Before we could even digest the flabbergasting amounts being discussed in the fourth episode by those Devil’s Angels (US$1,2 billion!), news came out that a South African crook may have paid US$3 million to our owner and his number two to ensure his mining deals in the country, are well, more secure! There are suggestions that he may have funded the 2017 coup that took out our previous owner.

Like the Gold Mafia documentary before it, the documents released by The Sentry show apparent attempts at state capture by this controversial crook from across the border.

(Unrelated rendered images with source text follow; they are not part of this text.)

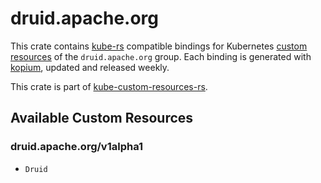 <!--
SPDX-FileCopyrightText: The kube-custom-resources-rs Authors
SPDX-License-Identifier: 0BSD
 -->

# druid.apache.org

This crate contains [kube-rs](https://kube.rs/) compatible bindings for Kubernetes [custom resources](https://kubernetes.io/docs/tasks/extend-kubernetes/custom-resources/custom-resource-definitions/) of the `druid.apache.org` group. Each binding is generated with [kopium](https://github.com/kube-rs/kopium), updated and released weekly.

This crate is part of [kube-custom-resources-rs](https://github.com/metio/kube-custom-resources-rs).

## Available Custom Resources

### druid.apache.org/v1alpha1
- `Druid`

Then news filtered through that our owner had taken delivery of a swanky new US$54 million presidential jet — a Dassault Falcon 7X so he can eat his mazondo in style while he is traversing the globe.

The new toy, it seems, was delivered in March, but was not put into service until last week because of the spotlight generated by the Al Jazeera Gold Mafia documentary. But the thought of flying on Air Zimbabwe’s dilapidated planes must have jolted him back to the reality that he is in fact, accountable to no one but his ego.

The rulers of Zimbabwe, it seems, have succeeded in creating a state in which fear rules and words like accountability and democracy are exactly that: words in a dictionary with no effect whatsoever.

The opposition, and the protest spirit it seems, have been neutered for real. The loudmouths Sikhala and Ngarivhume can testify to that.